[Bounding box prediction data]
———

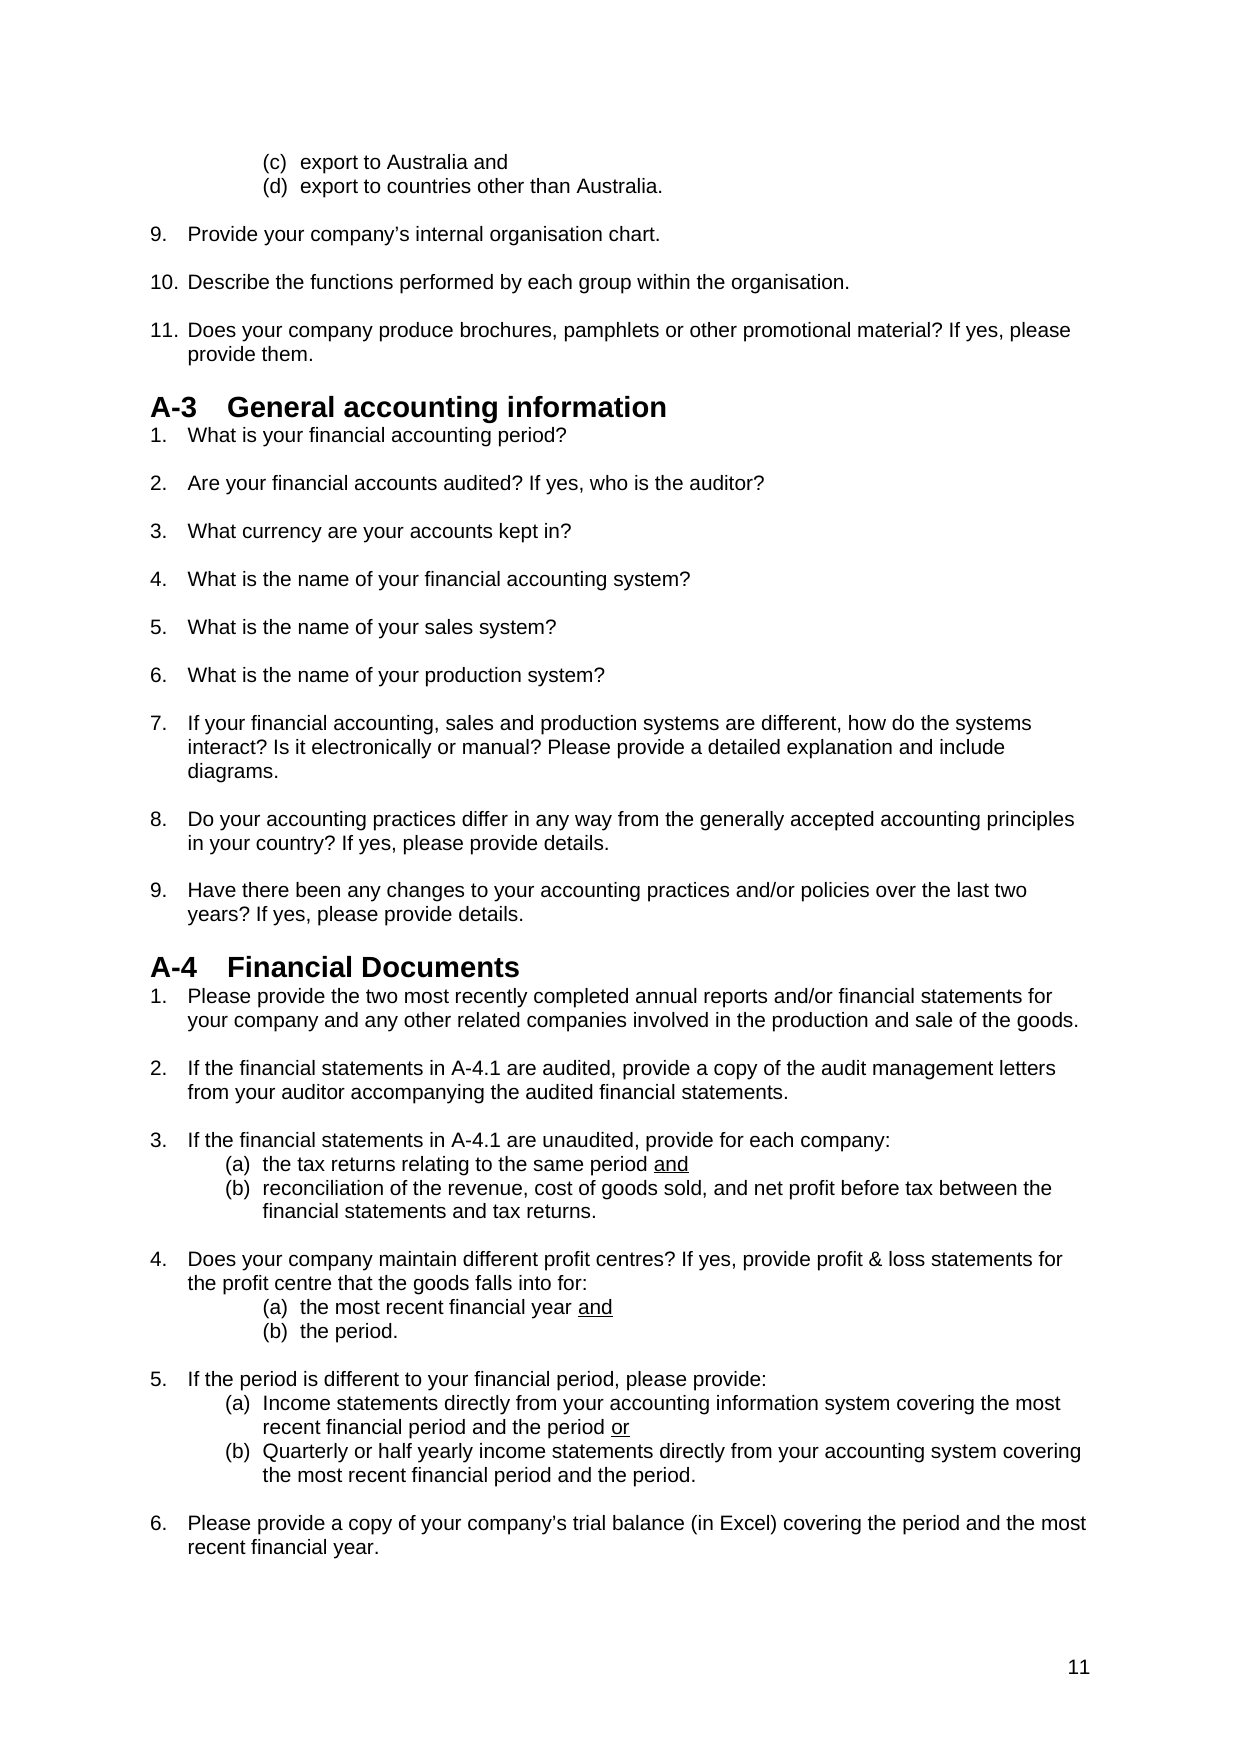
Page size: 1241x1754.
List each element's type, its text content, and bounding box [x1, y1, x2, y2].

list the most recent financial year and [262, 1295, 1090, 1319]
list Income statements directly from your accounting information system covering the most recent financial period and the period or [225, 1391, 1090, 1439]
list Do your accounting practices differ in any way from the generally accepted accounting principles in your country? If yes, please provide details. [150, 806, 1090, 854]
list Please provide a copy of your company’s trial balance (in Excel) covering the period and the most recent financial year. [150, 1511, 1090, 1559]
list If the period is different to your financial period, please provide: [150, 1367, 1090, 1391]
list Have there been any changes to your accounting practices and/or policies over the last two years? If yes, please provide details. [150, 878, 1090, 926]
list Please provide the two most recently completed annual reports and/or financial statements for your company and any other related companies involved in the production and sale of the goods. [150, 984, 1090, 1032]
list What is the name of your production system? [150, 663, 1090, 687]
list Quarterly or half yearly income statements directly from your accounting system covering the most recent financial period and the period. [225, 1439, 1090, 1487]
list Provide your company’s internal organisation chart. [150, 222, 1090, 246]
list If the financial statements in A-4.1 are audited, provide a copy of the audit management letters from your auditor accompanying the audited financial statements. [150, 1056, 1090, 1103]
list the tax returns relating to the same period and [225, 1151, 1090, 1175]
list Does your company maintain different profit centres? If yes, provide profit & loss statements for the profit centre that the goods falls into for: [150, 1247, 1090, 1295]
list If the financial statements in A-4.1 are unaudited, provide for each company: [150, 1127, 1090, 1151]
list export to Australia and [262, 150, 1090, 174]
list reconciliation of the revenue, cost of goods sold, and net profit before tax between the financial statements and tax returns. [225, 1175, 1090, 1223]
subtitle A-4 Financial Documents [150, 950, 1090, 984]
subtitle A-3 General accounting information [150, 389, 1090, 423]
list export to countries other than Australia. [262, 174, 1090, 198]
list What is your financial accounting period? [150, 423, 1090, 447]
list What currency are your accounts kept in? [150, 519, 1090, 543]
list Does your company produce brochures, pamphlets or other promotional material? If yes, please provide them. [150, 318, 1090, 366]
list What is the name of your financial accounting system? [150, 567, 1090, 591]
list Are your financial accounts audited? If yes, who is the auditor? [150, 471, 1090, 495]
list What is the name of your sales system? [150, 615, 1090, 639]
list If your financial accounting, sales and production systems are different, how do the systems interact? Is it electronically or manual? Please provide a detailed explanation and include diagrams. [150, 711, 1090, 782]
list Describe the functions performed by each group within the organisation. [150, 270, 1090, 294]
list the period. [262, 1319, 1090, 1343]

———

→ Exercise brief
Which of the lines above carry the string "practices"? Pick them out and copy them.

→ Result of this task
list Do your accounting practices differ in any way from the generally accepted accounting principles in your country? If yes, please provide details. [150, 806, 1090, 854]
list Have there been any changes to your accounting practices and/or policies over the last two years? If yes, please provide details. [150, 878, 1090, 926]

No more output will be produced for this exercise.